En medio de este escándalo, las cifras de aprobación de Trump se desploman hasta el 36 %, su nivel más bajo en este mandato. El 68 % de los estadounidenses desaprueba su gestión de la inflación y el costo de la vida.
La guerra de Irán es un lastre impopular, y la economía es un dolor de cabeza para las clases medias. El apoyo dentro del propio partido republicano se está resquebrajando, especialmente entre los votantes jóvenes.
Pero Trump no parece preocupado. Su equipo de comunicación está demasiado ocupado controlando los daños mediáticos, mientras la élite de su entorno sigue amasando fortunas con cada tuiteo bélico y cada giro geopolítico.
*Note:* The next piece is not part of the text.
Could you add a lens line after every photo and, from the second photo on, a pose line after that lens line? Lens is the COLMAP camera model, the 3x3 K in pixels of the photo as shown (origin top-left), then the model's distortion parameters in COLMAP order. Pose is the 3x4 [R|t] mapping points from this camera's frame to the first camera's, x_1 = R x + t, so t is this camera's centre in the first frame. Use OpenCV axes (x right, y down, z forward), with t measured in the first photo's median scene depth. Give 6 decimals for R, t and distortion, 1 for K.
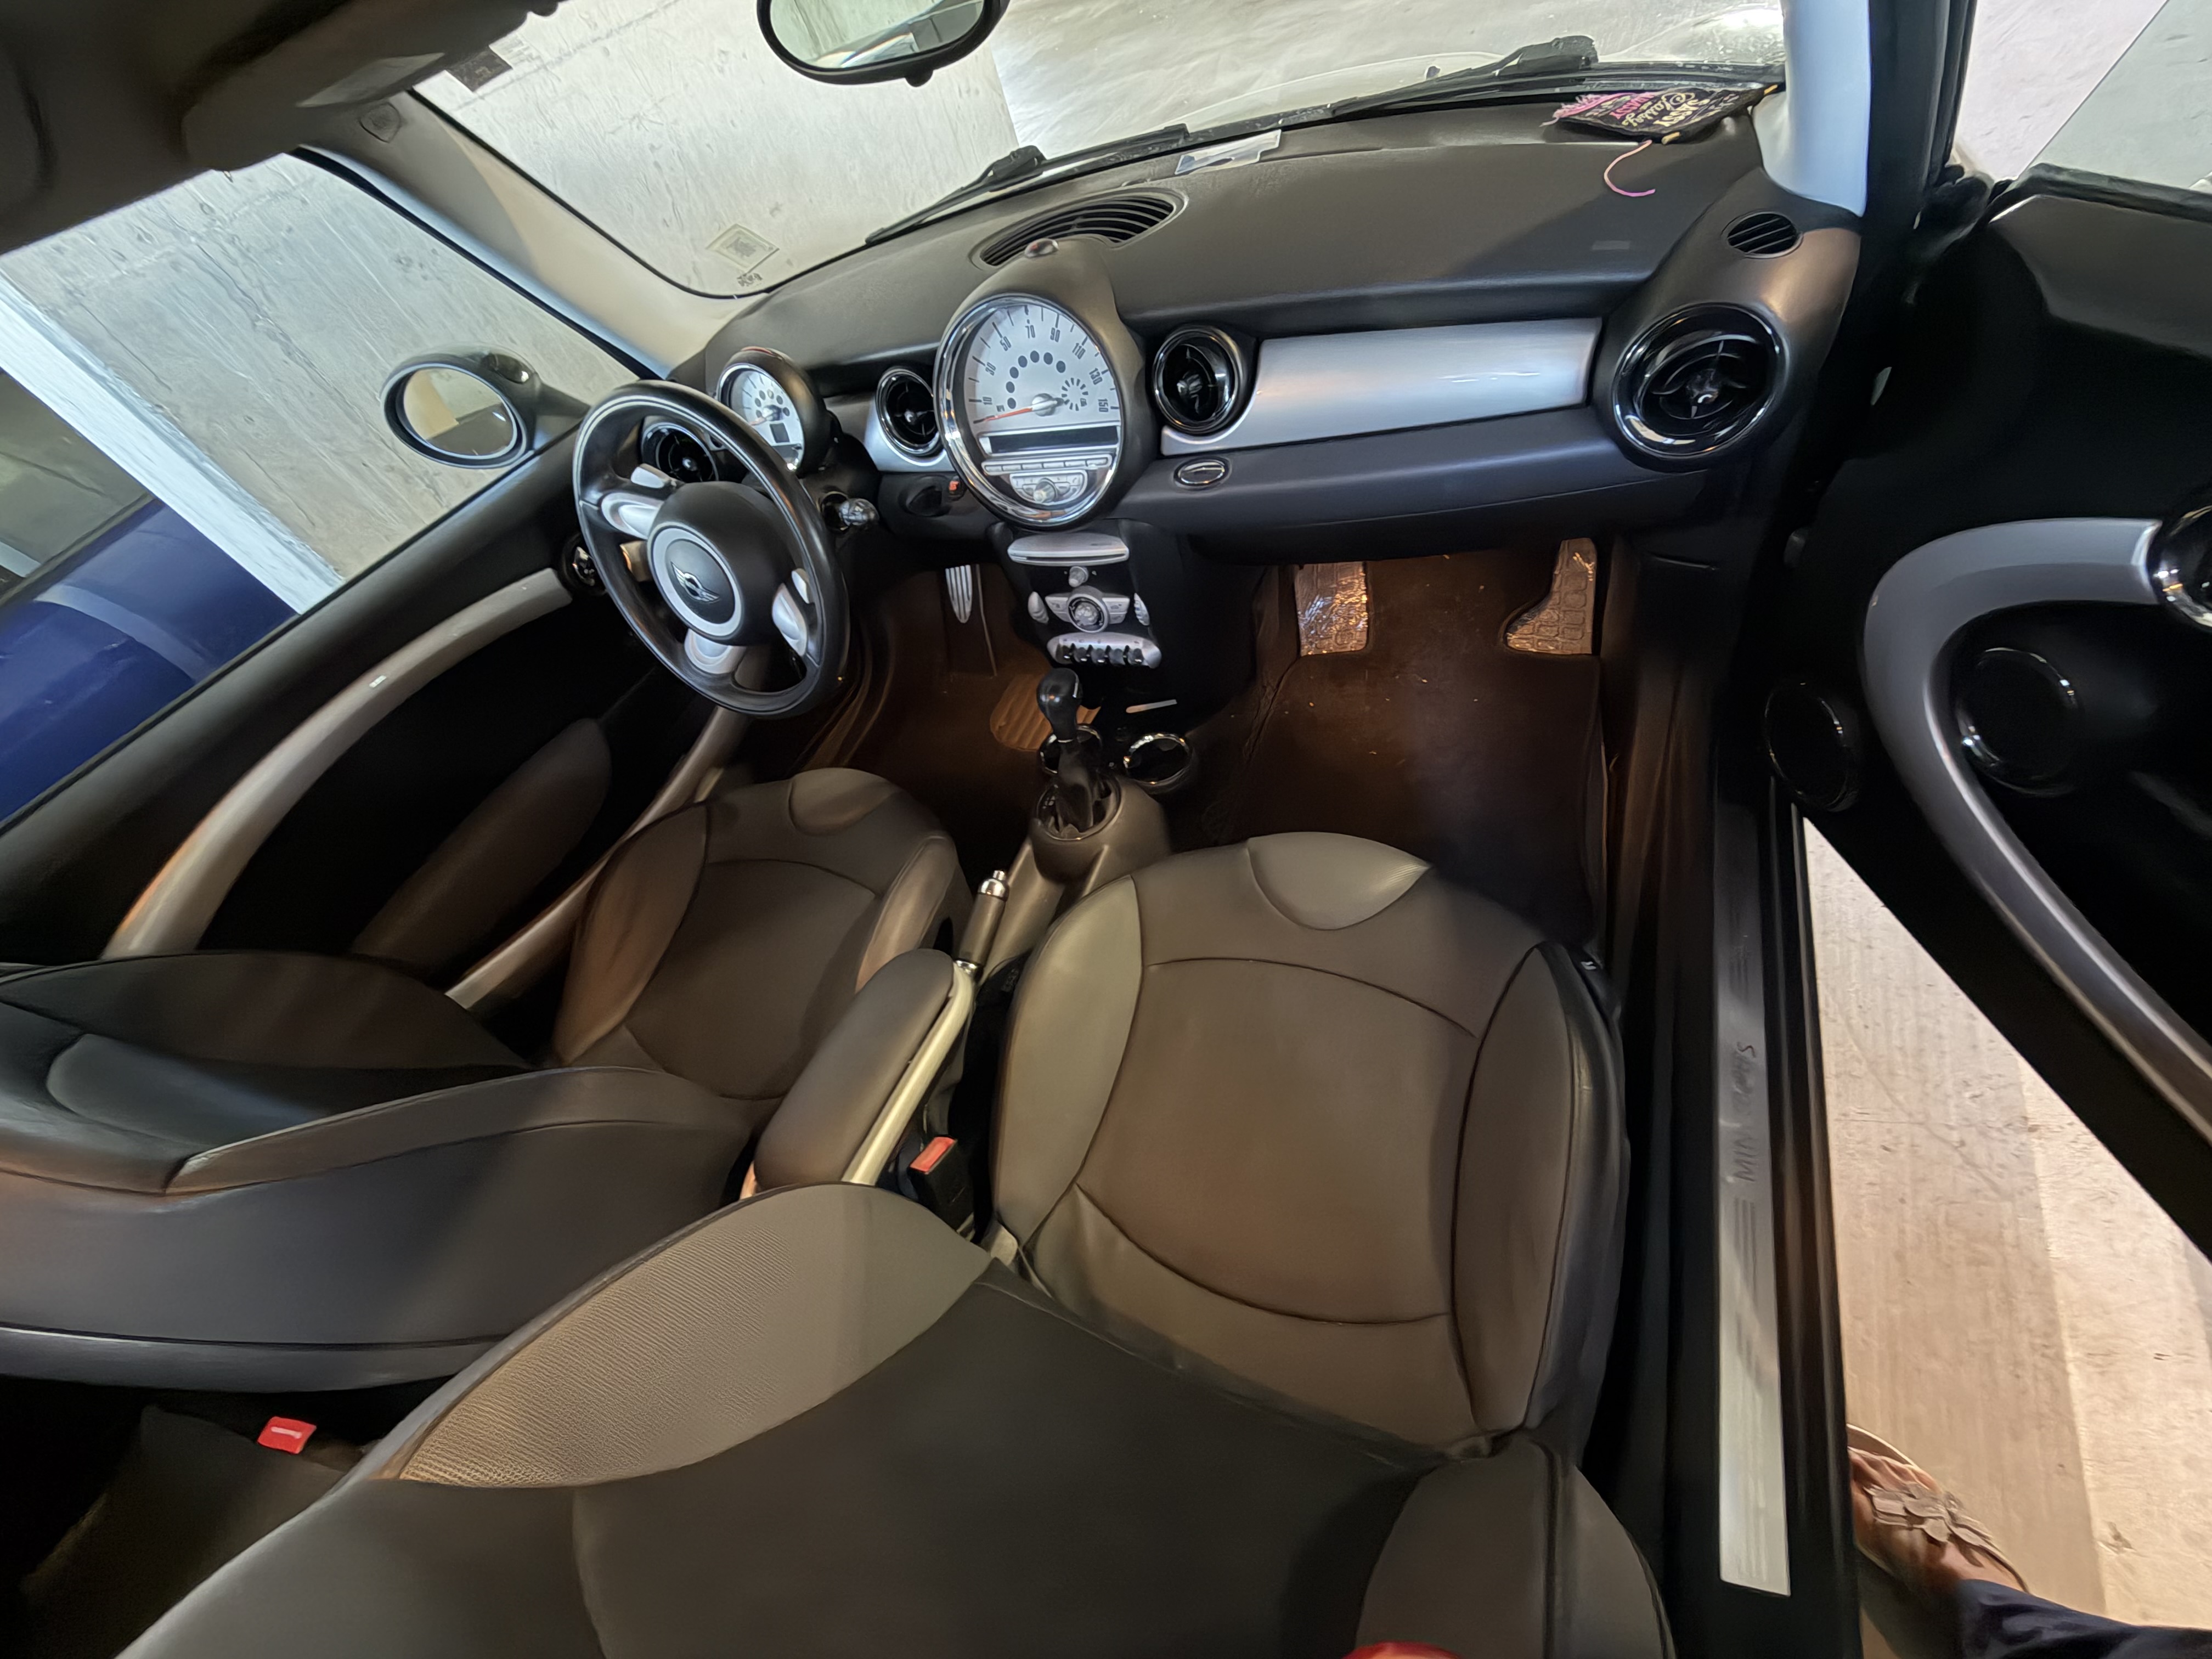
lens RADIAL K [[886.1, 0, 1106.0], [0, 886.1, 829.5], [0, 0, 1]] dist [0.000069, -0.000011]
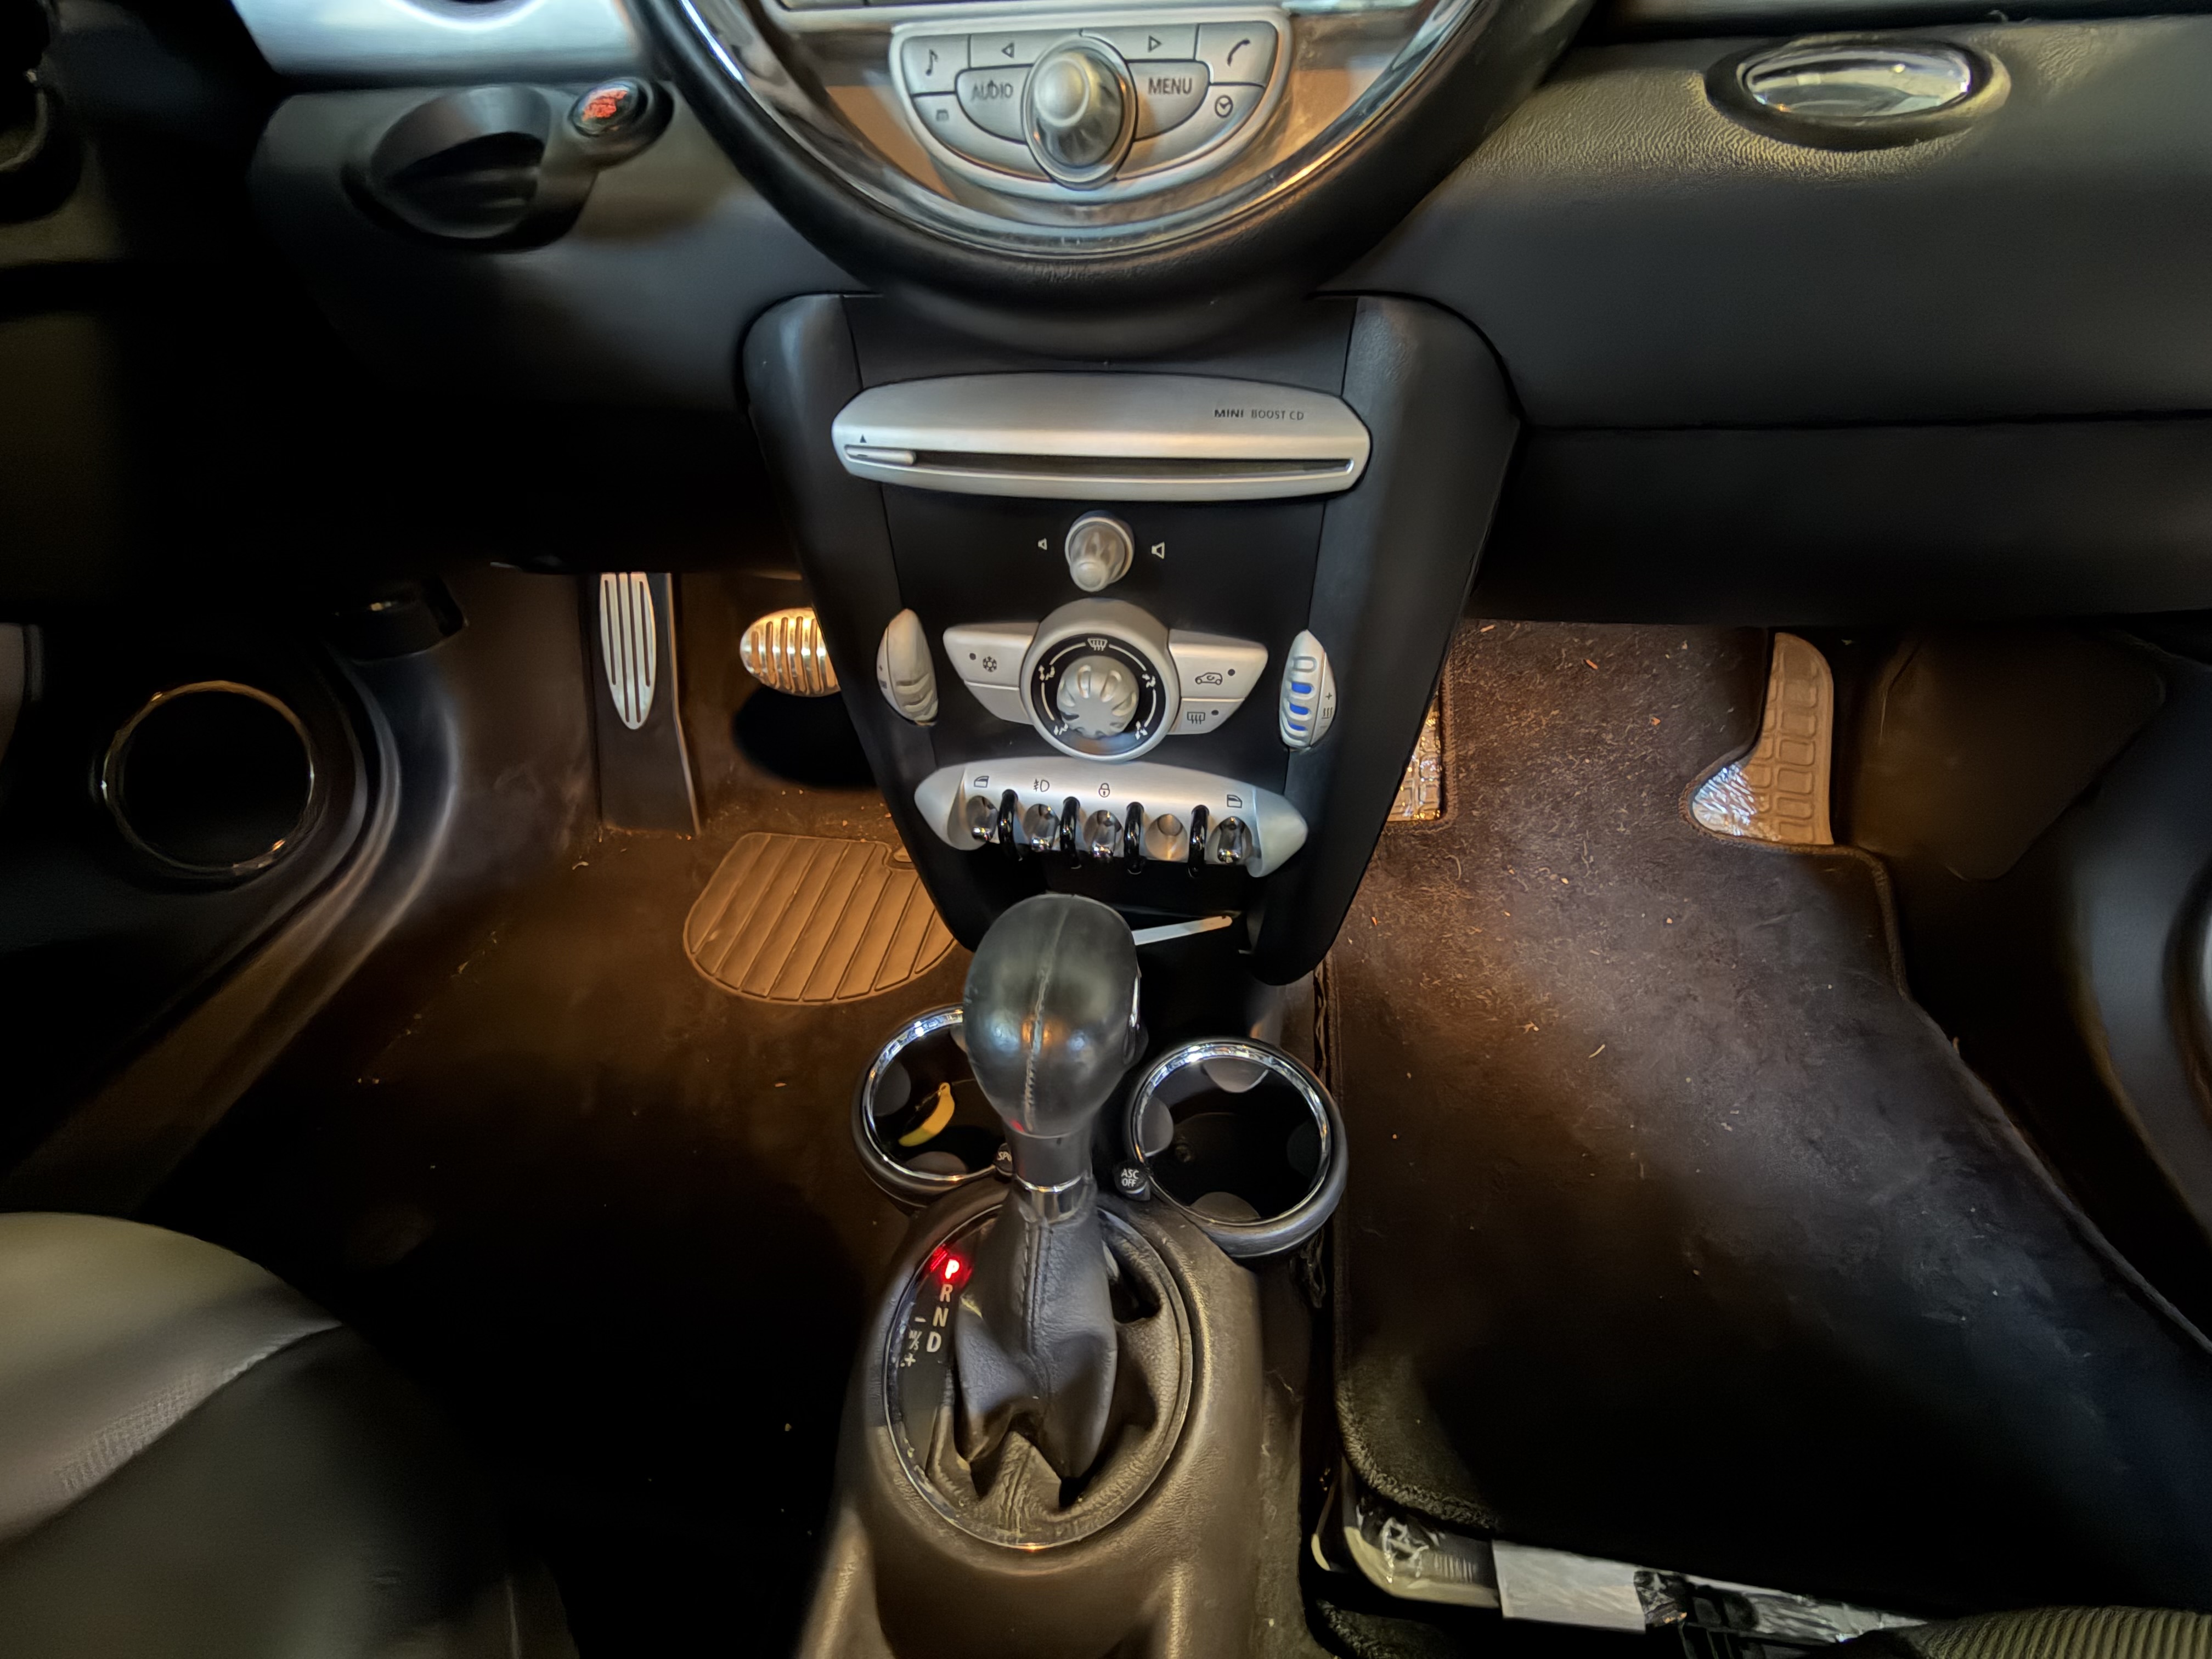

La población estadounidense, atrapada entre la inflación y los altos precios de los combustibles, observa cómo los «amigos del presidente» se llenan los bolsillos con sus impuestos y con las crisis internacionales.
Pese a lo sorprendente e irracional que pueda parecer esto, lo que estamos presenciando en Estados Unidos no es una anomalía. Es la esencia misma del capitalismo de Estado en su fase más depredadora, donde las fronteras entre la política y el lucro personal se han disuelto.
La guerra, las sanciones y las tensiones geopolíticas se han convertido en herramientas de especulación financiera. La economía real, la de los trabajadores y las familias, se sacrifica en aras del enriquecimiento de unos pocos conectados al poder.
El «éxito» de la administración Trump en los mercados es inversamente proporcional a su fracaso en la gestión del país. Al final, lo que se esconde tras el discurso de la «grandeza de América» es una cloaca de corrupción y privilegios. Y lo peor de todo es que están convencidos de que tienen derecho a ello.